La chronique d'Emmanuel Fessy

Venise, tout un symbole

Par Emmanuel Fessy · Le Journal des Arts

Le 2 janvier 2013 - 481 mots

Déjà envisagé, mais porté cette fois par les volontés diplomatiques de célébrer le cinquantième anniversaire du traité de l’Élysée signé par le général de Gaulle et le chancelier Adenauer, l’échange des pavillons français et allemand devrait se concrétiser lors de la prochaine Biennale de Venise.

Au-delà des relations Paris-Bonn-Berlin, cet échange d’espaces s’inscrit dans l’évolution de la Biennale. Conçue à la fin du XIXe siècle sur le modèle des expositions universelles, l’Exposition internationale des arts visuels a d’abord donné la primauté aux États en les incitant à construire des pavillons dans les Giardini, en organisant une compétition où l’un d’eux serait gratifié d’un Lion d’Or.

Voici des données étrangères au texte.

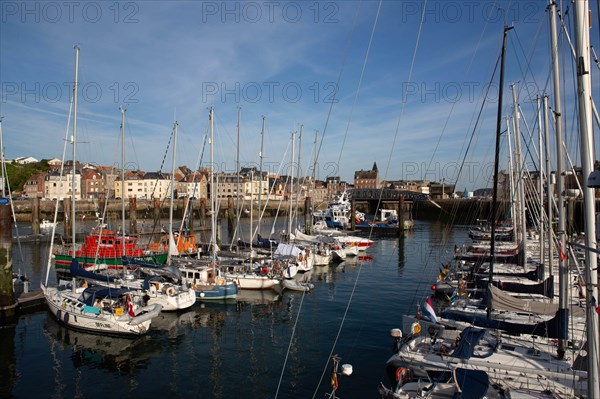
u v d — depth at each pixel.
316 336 23.20
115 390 17.34
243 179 145.12
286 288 33.97
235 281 31.89
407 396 12.96
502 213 67.44
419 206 119.56
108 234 39.94
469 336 14.58
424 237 72.19
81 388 17.50
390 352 20.70
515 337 15.86
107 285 26.91
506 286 20.55
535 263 32.78
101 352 21.09
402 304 29.45
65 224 57.84
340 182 191.12
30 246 54.78
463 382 12.74
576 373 12.44
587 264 7.69
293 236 49.28
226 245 52.06
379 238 71.25
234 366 19.48
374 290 33.94
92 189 126.50
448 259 47.91
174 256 39.16
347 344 21.89
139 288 27.31
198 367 19.42
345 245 52.28
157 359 20.34
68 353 20.94
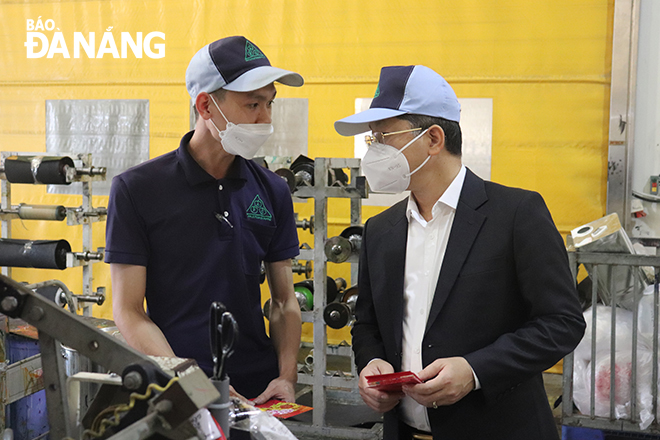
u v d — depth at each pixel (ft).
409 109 4.40
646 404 7.18
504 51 12.59
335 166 8.91
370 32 13.23
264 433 3.03
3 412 4.54
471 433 4.39
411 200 4.81
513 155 12.72
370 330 5.15
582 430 7.48
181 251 5.00
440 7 12.82
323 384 8.66
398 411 4.84
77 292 14.93
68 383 2.65
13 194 15.26
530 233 4.24
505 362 4.07
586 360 7.63
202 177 5.01
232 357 5.16
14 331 5.98
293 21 13.57
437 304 4.39
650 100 12.11
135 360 2.39
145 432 2.11
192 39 14.16
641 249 9.75
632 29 11.85
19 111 15.24
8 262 9.68
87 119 14.85
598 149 12.35
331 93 13.51
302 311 8.82
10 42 15.12
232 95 4.76
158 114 14.48
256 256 5.33
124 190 4.90
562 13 12.24
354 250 8.60
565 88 12.37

Le XXe siècle accordant plus de reconnaissance aux artistes de l’ère planétaire, la Biennale devenant aussi expansionniste sur la Lagune, Venise a multiplié les expositions thématiques, a accueilli un in et un off qui ont mélangé les nationalités en reléguant l’apparition des États au profit de celle des artistes. Les États n’ont pas disparu pour autant, puisqu’ils organisent et financent les expositions de la plupart des pavillons, dont le nombre ne cesse de croître et la question de leur image fait toujours débat. Outre Rhin, un groupe d’artistes et d’architectes réclamait récemment la destruction du pavillon allemand, redessiné en 1938 sur les ordres d’Hitler, comme si la destruction d’un bâtiment pouvait effacer l’Histoire. L’échange franco-allemand des lieux d’exposition prolonge également le choix des artistes sélectionnés pour cette 55e édition. Au risque d’être accusée de ne pas soutenir les artistes « locaux », Susanne Gaensheimer propose quatre artistes non germaniques, dont Ai Weiwei qui n’avait aucune chance d’être abrité par le pavillon chinois et le sera donc in fine par celui dit français. En face, Anri Sala symbolisera la mouvance des artistes en ayant son atelier à Berlin et s’étant formé, après les Beaux-Arts de Tirana, à l’École des Arts déco de Paris, puis au Fresnoy. Quelle sera l’influence de ces symboles sur des citoyens en proie à une crise économique favorisant les discours protectionnistes, voire nationalistes ?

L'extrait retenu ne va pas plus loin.